Estoy siguiendo la polémica por el homenaje a Jaime Gil de Biedma con entusiasmo. Echaba yo de menos los artículos cruzados, las columnas con réplica y contrarréplica que tantos momentos gloriosos en otros tiempos, para solaz y esparcimiento, nos han ofrecido a los lectores de prensa diaria.

Más allá del debate en sí (la separación entre obra artística y vida privada del autor, lo pertinente del reconocimiento público por la valoración de los actos íntimos y no por los méritos artísticos) que plantea unas reflexiones interesantísimas por su alcance filosófico, moral, ético y estético, y con unas delimitaciones tan delicadas y difusas que merecen la pena ser transitadas para poner a prueba nuestras convicciones, en un momento social en el que Razón y Emoción se baten en irreconciliable duelo, a mí me inquieta un fenómeno tangencial que ha evidenciado este capítulo: ya están aquí, que diría Carol Anne.  

No me refiero a los fantasmas de un antiguo cementerio indio, lo que nos faltaba en este 2021 desatado, sino a la protoinquisición puritana y melindrosa de importación que se ha autoarrogado la propiedad y representación de todo movimiento en defensa de justicia social que ha encontrado a su paso.

Salvo honrosas excepciones (dios, qué gusto da leer a algunas de nuestras plumas, qué virtuosismo con las palabras, qué manera de hacer sentir a uno pequeñito cuando les lee) el nivel del debate público intelectual ha sido de Sálvame Deluxe Ilustrado, reducido a si un poeta muerto hace 30 años fue o no fue una buena persona. 

Pareciese que en cualquier momento se iba a comentar en plató lo de Manuel Bueno Bengoechea atizando a Ramón María del Valle-Inclán con un bastón y dirimir si eso lo convierte en un miserable o sólo en un cuestionable tertuliano con mal perder. Salpicado todo el programa, claro, con cebos de lo de Antonio Machado con una cría. Qué escándalo. Pero lo contaremos al final, no se vayan, después de publicidad.

Debe de ser que soy muy poco groupie y a mí la vida de los artistas, de los creadores, poco me importa. Porque no voy a relacionarme con ellos sino con su obra, más que nada.

Uno ni siquiera a sus amigos exige, a poco que respete y aprecie al prójimo, que se ciñan a su especial sentido de la ética y la estética. Como mucho decide si se relaciona o no con ellos si se desvían demasiado de lo que para cada cual es aceptable. Es más, uno con sus amigos, una vez lo son y se les ha expedido el título con honores, tiende a ser más laxo. Incluso a alterar su escala de valores ad hoc en ocasiones y por lealtad.

Yo, sin ir más lejos, podría disculpar un pequeño homicidio a una amiga querida, pero no le perdonaría que se liara con un ex que aún escuece, por ejemplo. Cada uno hace lo que puede. 

Pero no me líen. Yo lo que he venido a decir es que me siento, viendo a una parte de la intelectualidad patria intentando decidir quién merece reconocimiento y quién no, no por sus méritos artísticos sino por su ejemplaridad en los actos íntimos, como aquel que lleva tiempo atrincherado en una finca de Arkansas con algunos supervivientes más, cansado y armado con un rifle, viendo a los zombis woke de lejos, tratando de defender lo que aprecia: y, de pronto, una mañana, ve llegar a alguien conocido con un brazo colgandero, la cabeza ladeada, gruñendo un poco y echando babas, levemente grisácea la piel, abierto por dentellada el cráneo. Le puede pasar a cualquiera.

“No son zombis, son infectados” me dice Joe (siempre se llama Joe en las pelis el mejor amigo) mientras me pone la mano en el hombro, desolado. “Y ya están aquí”.

ENTRADAS EXTRAÍDAS —
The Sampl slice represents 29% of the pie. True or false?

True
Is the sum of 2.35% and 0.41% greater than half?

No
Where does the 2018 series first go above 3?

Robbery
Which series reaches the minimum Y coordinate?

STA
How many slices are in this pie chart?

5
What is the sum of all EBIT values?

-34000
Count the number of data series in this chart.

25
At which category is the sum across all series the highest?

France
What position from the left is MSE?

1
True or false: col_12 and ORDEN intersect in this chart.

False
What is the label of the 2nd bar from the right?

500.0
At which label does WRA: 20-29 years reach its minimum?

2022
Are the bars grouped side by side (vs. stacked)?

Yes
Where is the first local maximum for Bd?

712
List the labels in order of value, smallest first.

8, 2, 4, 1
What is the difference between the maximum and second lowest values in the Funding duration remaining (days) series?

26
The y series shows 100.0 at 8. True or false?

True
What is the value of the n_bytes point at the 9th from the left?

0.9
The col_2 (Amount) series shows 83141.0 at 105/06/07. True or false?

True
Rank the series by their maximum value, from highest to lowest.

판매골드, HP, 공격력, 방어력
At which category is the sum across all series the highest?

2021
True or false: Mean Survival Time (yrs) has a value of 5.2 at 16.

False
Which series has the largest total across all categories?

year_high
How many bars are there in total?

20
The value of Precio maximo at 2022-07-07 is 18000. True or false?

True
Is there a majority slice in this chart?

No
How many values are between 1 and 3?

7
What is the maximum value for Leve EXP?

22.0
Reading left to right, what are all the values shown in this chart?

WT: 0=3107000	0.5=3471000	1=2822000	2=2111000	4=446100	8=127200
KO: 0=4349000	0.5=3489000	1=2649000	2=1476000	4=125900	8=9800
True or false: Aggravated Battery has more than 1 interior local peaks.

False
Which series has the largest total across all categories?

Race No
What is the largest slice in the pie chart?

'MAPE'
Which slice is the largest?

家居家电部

CONSIGNA — Copia de nuevo el pasaje de la columna que va de "Debe de ser" a "obra, más que nada.", pero cambia "groupie" por "fan".

SOLUCIÓN —
Debe de ser que soy muy poco fan y a mí la vida de los artistas, de los creadores, poco me importa. Porque no voy a relacionarme con ellos sino con su obra, más que nada.